**Extracted records**

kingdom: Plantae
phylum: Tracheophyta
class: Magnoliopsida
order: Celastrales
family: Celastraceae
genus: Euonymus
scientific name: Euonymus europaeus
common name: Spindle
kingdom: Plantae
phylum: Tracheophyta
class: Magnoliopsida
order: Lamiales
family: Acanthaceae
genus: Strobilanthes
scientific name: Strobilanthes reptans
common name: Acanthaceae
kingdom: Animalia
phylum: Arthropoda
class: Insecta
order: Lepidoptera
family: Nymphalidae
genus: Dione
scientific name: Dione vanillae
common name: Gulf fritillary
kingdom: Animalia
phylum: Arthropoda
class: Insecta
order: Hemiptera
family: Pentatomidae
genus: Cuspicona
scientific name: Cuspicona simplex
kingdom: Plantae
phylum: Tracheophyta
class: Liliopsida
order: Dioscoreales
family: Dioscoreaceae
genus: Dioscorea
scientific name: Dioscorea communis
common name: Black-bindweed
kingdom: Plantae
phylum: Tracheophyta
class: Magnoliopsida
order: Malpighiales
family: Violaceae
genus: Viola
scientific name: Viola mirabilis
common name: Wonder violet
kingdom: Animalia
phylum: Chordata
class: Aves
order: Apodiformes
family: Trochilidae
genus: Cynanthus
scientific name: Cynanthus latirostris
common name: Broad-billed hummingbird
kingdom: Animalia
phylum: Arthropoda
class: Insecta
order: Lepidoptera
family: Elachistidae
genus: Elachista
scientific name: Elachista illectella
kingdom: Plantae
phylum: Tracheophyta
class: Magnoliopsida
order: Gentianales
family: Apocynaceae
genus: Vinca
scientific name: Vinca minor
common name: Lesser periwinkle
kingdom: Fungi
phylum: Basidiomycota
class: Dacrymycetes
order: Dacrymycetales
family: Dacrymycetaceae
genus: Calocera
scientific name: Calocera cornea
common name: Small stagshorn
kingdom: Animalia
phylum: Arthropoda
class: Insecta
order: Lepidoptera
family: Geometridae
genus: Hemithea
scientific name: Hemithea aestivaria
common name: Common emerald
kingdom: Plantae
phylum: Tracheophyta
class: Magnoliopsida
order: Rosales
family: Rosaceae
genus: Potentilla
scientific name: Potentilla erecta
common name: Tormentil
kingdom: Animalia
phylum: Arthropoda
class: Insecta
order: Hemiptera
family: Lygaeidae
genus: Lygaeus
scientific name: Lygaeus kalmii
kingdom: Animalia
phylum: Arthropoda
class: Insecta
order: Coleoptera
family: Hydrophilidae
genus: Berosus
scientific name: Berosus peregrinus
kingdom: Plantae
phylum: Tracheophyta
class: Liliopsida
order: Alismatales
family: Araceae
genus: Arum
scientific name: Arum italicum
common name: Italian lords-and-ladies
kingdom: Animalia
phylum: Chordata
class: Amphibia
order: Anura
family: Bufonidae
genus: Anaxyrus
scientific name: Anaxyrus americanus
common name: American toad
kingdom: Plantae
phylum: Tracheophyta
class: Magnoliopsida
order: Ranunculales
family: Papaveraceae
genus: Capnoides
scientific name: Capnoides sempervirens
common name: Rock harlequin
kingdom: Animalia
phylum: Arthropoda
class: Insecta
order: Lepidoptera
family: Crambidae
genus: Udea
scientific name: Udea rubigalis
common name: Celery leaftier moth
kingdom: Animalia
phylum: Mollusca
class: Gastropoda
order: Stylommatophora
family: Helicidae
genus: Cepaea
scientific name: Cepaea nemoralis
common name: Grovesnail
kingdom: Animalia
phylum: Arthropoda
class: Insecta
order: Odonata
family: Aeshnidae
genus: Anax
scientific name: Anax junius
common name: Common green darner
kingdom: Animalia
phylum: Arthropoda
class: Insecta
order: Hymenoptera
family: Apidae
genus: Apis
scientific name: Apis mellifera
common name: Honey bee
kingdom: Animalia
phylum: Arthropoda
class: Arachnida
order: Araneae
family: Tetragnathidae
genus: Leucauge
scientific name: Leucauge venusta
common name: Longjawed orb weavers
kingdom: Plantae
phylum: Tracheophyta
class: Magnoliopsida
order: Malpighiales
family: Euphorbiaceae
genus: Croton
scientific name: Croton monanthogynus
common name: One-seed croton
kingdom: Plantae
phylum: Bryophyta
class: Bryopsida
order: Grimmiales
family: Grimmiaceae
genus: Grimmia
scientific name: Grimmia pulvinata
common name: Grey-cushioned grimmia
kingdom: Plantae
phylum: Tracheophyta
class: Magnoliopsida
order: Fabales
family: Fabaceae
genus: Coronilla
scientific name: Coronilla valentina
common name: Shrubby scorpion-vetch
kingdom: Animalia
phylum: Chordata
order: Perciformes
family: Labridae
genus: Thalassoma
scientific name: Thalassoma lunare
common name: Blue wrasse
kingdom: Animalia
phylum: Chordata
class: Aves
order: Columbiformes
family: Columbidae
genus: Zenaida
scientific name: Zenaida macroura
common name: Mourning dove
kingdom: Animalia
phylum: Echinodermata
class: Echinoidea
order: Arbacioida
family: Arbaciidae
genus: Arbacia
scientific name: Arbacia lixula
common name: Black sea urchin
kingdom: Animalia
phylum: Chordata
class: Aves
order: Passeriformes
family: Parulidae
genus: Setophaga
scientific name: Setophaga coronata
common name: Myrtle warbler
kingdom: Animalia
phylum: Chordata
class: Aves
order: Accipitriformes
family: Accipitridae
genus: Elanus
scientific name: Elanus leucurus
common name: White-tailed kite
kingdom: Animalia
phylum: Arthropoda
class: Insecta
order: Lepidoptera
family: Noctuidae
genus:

**Written task**
Reproduce all of the records above word for word, line by line.

**Response for this exercise**
kingdom: Plantae
phylum: Tracheophyta
class: Magnoliopsida
order: Celastrales
family: Celastraceae
genus: Euonymus
scientific name: Euonymus europaeus
common name: Spindle
kingdom: Plantae
phylum: Tracheophyta
class: Magnoliopsida
order: Lamiales
family: Acanthaceae
genus: Strobilanthes
scientific name: Strobilanthes reptans
common name: Acanthaceae
kingdom: Animalia
phylum: Arthropoda
class: Insecta
order: Lepidoptera
family: Nymphalidae
genus: Dione
scientific name: Dione vanillae
common name: Gulf fritillary
kingdom: Animalia
phylum: Arthropoda
class: Insecta
order: Hemiptera
family: Pentatomidae
genus: Cuspicona
scientific name: Cuspicona simplex
kingdom: Plantae
phylum: Tracheophyta
class: Liliopsida
order: Dioscoreales
family: Dioscoreaceae
genus: Dioscorea
scientific name: Dioscorea communis
common name: Black-bindweed
kingdom: Plantae
phylum: Tracheophyta
class: Magnoliopsida
order: Malpighiales
family: Violaceae
genus: Viola
scientific name: Viola mirabilis
common name: Wonder violet
kingdom: Animalia
phylum: Chordata
class: Aves
order: Apodiformes
family: Trochilidae
genus: Cynanthus
scientific name: Cynanthus latirostris
common name: Broad-billed hummingbird
kingdom: Animalia
phylum: Arthropoda
class: Insecta
order: Lepidoptera
family: Elachistidae
genus: Elachista
scientific name: Elachista illectella
kingdom: Plantae
phylum: Tracheophyta
class: Magnoliopsida
order: Gentianales
family: Apocynaceae
genus: Vinca
scientific name: Vinca minor
common name: Lesser periwinkle
kingdom: Fungi
phylum: Basidiomycota
class: Dacrymycetes
order: Dacrymycetales
family: Dacrymycetaceae
genus: Calocera
scientific name: Calocera cornea
common name: Small stagshorn
kingdom: Animalia
phylum: Arthropoda
class: Insecta
order: Lepidoptera
family: Geometridae
genus: Hemithea
scientific name: Hemithea aestivaria
common name: Common emerald
kingdom: Plantae
phylum: Tracheophyta
class: Magnoliopsida
order: Rosales
family: Rosaceae
genus: Potentilla
scientific name: Potentilla erecta
common name: Tormentil
kingdom: Animalia
phylum: Arthropoda
class: Insecta
order: Hemiptera
family: Lygaeidae
genus: Lygaeus
scientific name: Lygaeus kalmii
kingdom: Animalia
phylum: Arthropoda
class: Insecta
order: Coleoptera
family: Hydrophilidae
genus: Berosus
scientific name: Berosus peregrinus
kingdom: Plantae
phylum: Tracheophyta
class: Liliopsida
order: Alismatales
family: Araceae
genus: Arum
scientific name: Arum italicum
common name: Italian lords-and-ladies
kingdom: Animalia
phylum: Chordata
class: Amphibia
order: Anura
family: Bufonidae
genus: Anaxyrus
scientific name: Anaxyrus americanus
common name: American toad
kingdom: Plantae
phylum: Tracheophyta
class: Magnoliopsida
order: Ranunculales
family: Papaveraceae
genus: Capnoides
scientific name: Capnoides sempervirens
common name: Rock harlequin
kingdom: Animalia
phylum: Arthropoda
class: Insecta
order: Lepidoptera
family: Crambidae
genus: Udea
scientific name: Udea rubigalis
common name: Celery leaftier moth
kingdom: Animalia
phylum: Mollusca
class: Gastropoda
order: Stylommatophora
family: Helicidae
genus: Cepaea
scientific name: Cepaea nemoralis
common name: Grovesnail
kingdom: Animalia
phylum: Arthropoda
class: Insecta
order: Odonata
family: Aeshnidae
genus: Anax
scientific name: Anax junius
common name: Common green darner
kingdom: Animalia
phylum: Arthropoda
class: Insecta
order: Hymenoptera
family: Apidae
genus: Apis
scientific name: Apis mellifera
common name: Honey bee
kingdom: Animalia
phylum: Arthropoda
class: Arachnida
order: Araneae
family: Tetragnathidae
genus: Leucauge
scientific name: Leucauge venusta
common name: Longjawed orb weavers
kingdom: Plantae
phylum: Tracheophyta
class: Magnoliopsida
order: Malpighiales
family: Euphorbiaceae
genus: Croton
scientific name: Croton monanthogynus
common name: One-seed croton
kingdom: Plantae
phylum: Bryophyta
class: Bryopsida
order: Grimmiales
family: Grimmiaceae
genus: Grimmia
scientific name: Grimmia pulvinata
common name: Grey-cushioned grimmia
kingdom: Plantae
phylum: Tracheophyta
class: Magnoliopsida
order: Fabales
family: Fabaceae
genus: Coronilla
scientific name: Coronilla valentina
common name: Shrubby scorpion-vetch
kingdom: Animalia
phylum: Chordata
order: Perciformes
family: Labridae
genus: Thalassoma
scientific name: Thalassoma lunare
common name: Blue wrasse
kingdom: Animalia
phylum: Chordata
class: Aves
order: Columbiformes
family: Columbidae
genus: Zenaida
scientific name: Zenaida macroura
common name: Mourning dove
kingdom: Animalia
phylum: Echinodermata
class: Echinoidea
order: Arbacioida
family: Arbaciidae
genus: Arbacia
scientific name: Arbacia lixula
common name: Black sea urchin
kingdom: Animalia
phylum: Chordata
class: Aves
order: Passeriformes
family: Parulidae
genus: Setophaga
scientific name: Setophaga coronata
common name: Myrtle warbler
kingdom: Animalia
phylum: Chordata
class: Aves
order: Accipitriformes
family: Accipitridae
genus: Elanus
scientific name: Elanus leucurus
common name: White-tailed kite
kingdom: Animalia
phylum: Arthropoda
class: Insecta
order: Lepidoptera
family: Noctuidae
genus:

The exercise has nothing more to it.